The dollar index, which measures the currency against a basket of rivals, rose to its strongest since October. It has risen 0.4% this week — on top of gains of 1.3% last week.
As well as euro zone data, traders are also waiting for a batch of U.S. data later in the day including retail sales and industrial production numbers.
The yen edged up to 109.79 per dollar on Friday, following a 0.25% gain the previous session.
In the onshore market, China’s yuan slipped 0.06% to 6.9818 per dollar, while its offshore counterpart clawed back earlier losses and was last at 6.985, following a 0.2% decline on Thursday.

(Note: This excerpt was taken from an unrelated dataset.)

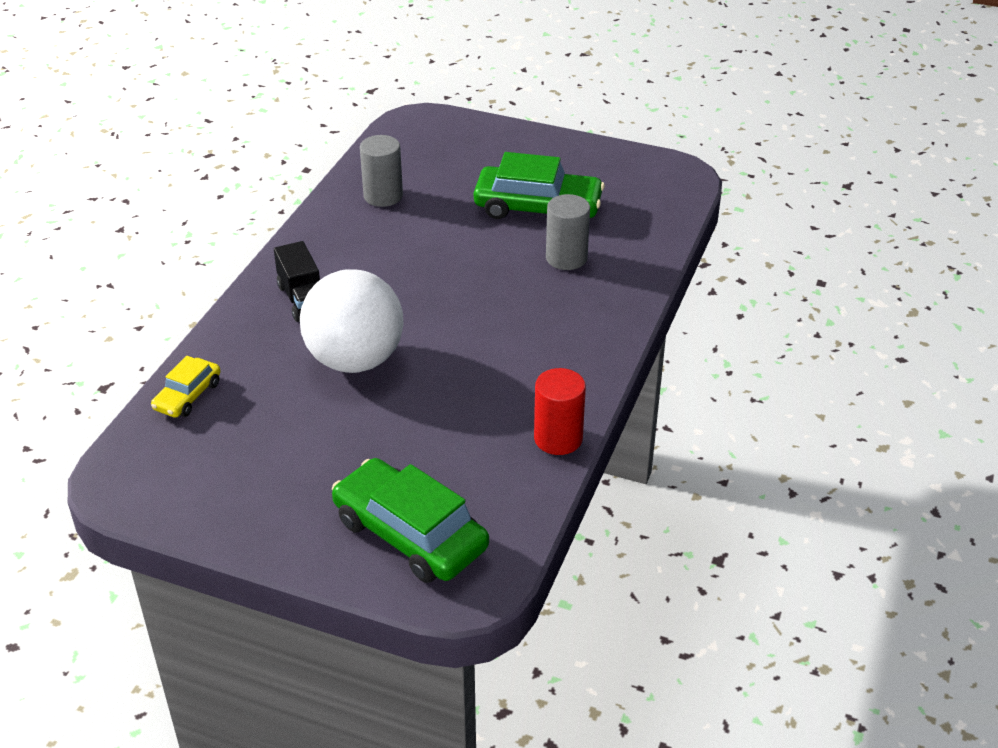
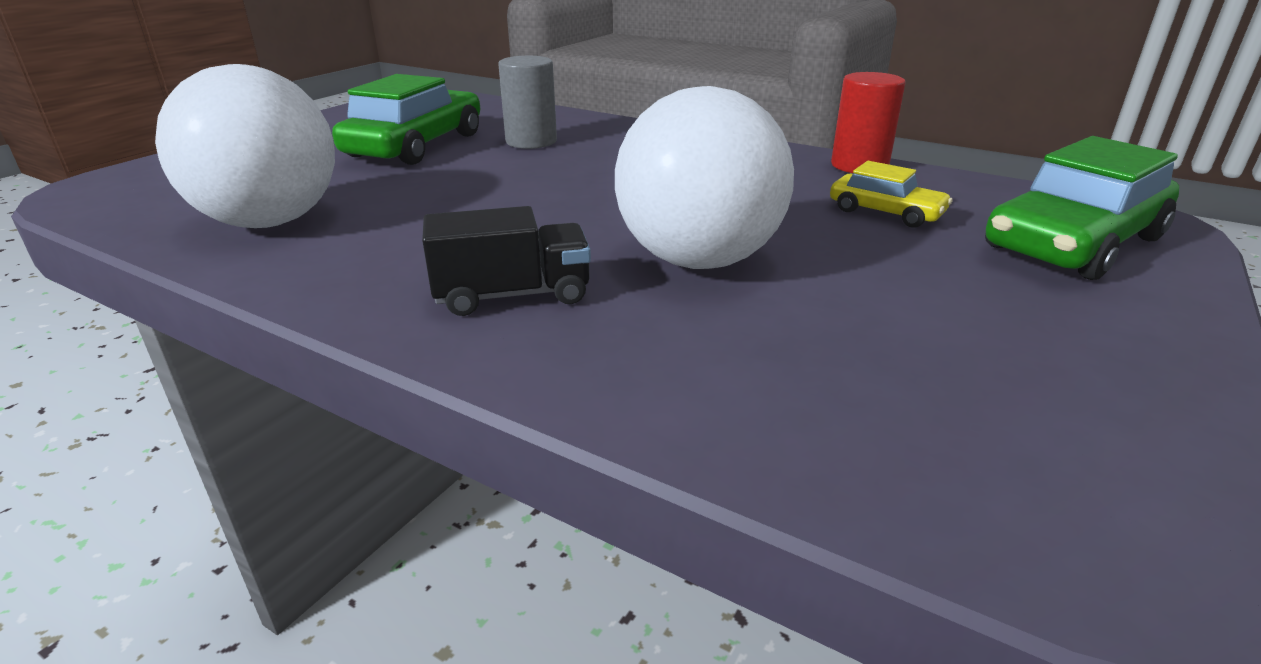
camera: 80 degrees left, 10 degrees down
(187, 396) = (792, 437): yellow car -> yellow car (885, 212)
(383, 196) = (270, 221): grey cylinder -> white ball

Uncertainty about the real extent of the epidemic is likely to discourage investors from taking on excessive risk until there is sufficient evidence that its spread has slowed.
“There is a return of risk aversion, so yen and other safe-haven assets have
risen, but reaction so far has been temporary and limited,” said Masafumi Yamamoto, chief currency strategist at Mizuho Securities in Tokyo.

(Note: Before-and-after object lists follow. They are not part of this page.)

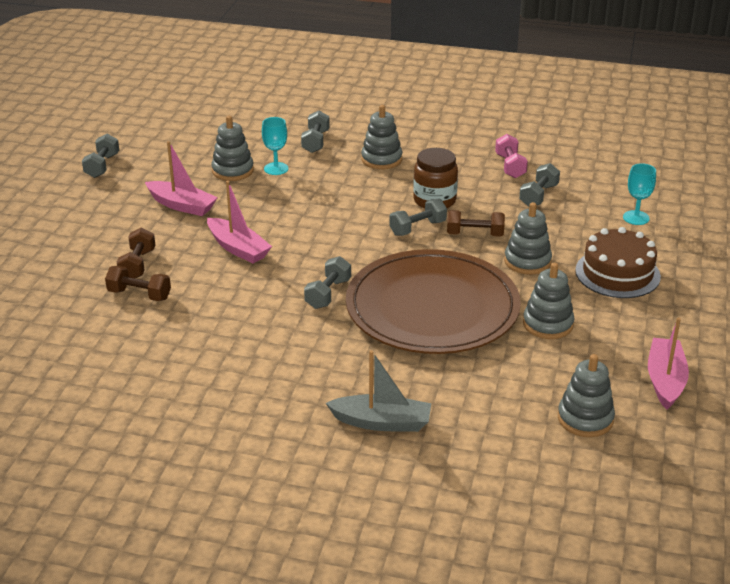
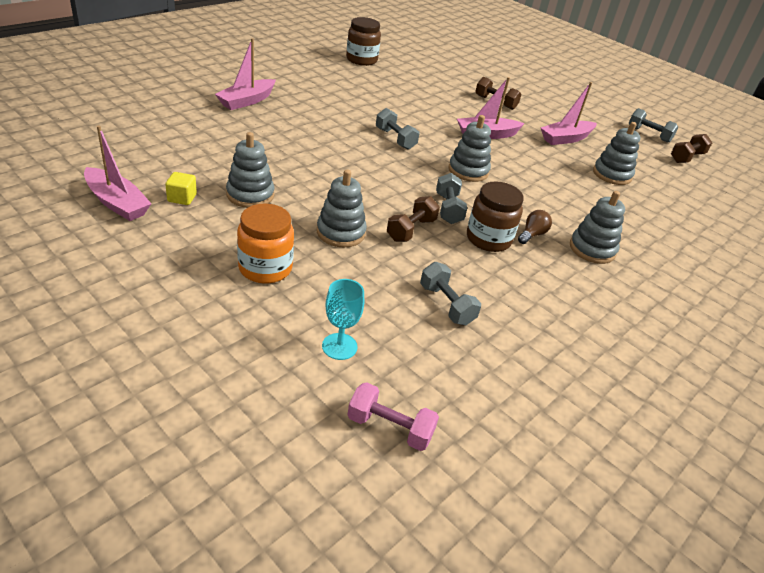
camera: 115 degrees right, 5 degrees up
(124, 401) = (361, 60): none -> brown jar
(139, 295) = (459, 92): brown dumbbell -> brown dumbbell (686, 157)
(276, 169) = (604, 192): turquoise goblet -> none
(315, 142) = (650, 231): grey dumbbell -> none
(382, 422) = (247, 101): grey boat -> pink boat
(398, 185) = (532, 234): none -> brown light bulb
(432, 307) = (332, 164): brown plate -> none
(510, 166) = (525, 322): pink dumbbell -> pink dumbbell (390, 428)
(585, 419) = (142, 153): grey stacking toy -> grey stacking toy (468, 171)
(607, 354) = (182, 198): none -> yellow cube
(617, 273) = (265, 268): brown cake -> orange jar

Sterling consolidated gains around the $1.3060 mark after jumping on Thursday when the announcement of a new British finance minister, an ultra-loyalist to Prime Minister Boris Johnson, raised expectations that the upcoming budget would increase public spending to boost the economy following Britain’s Jan. 31 withdrawal from the European Union.
Against the euro, the pound rose 0.1% to 82.995 pence, close to a 2-month high.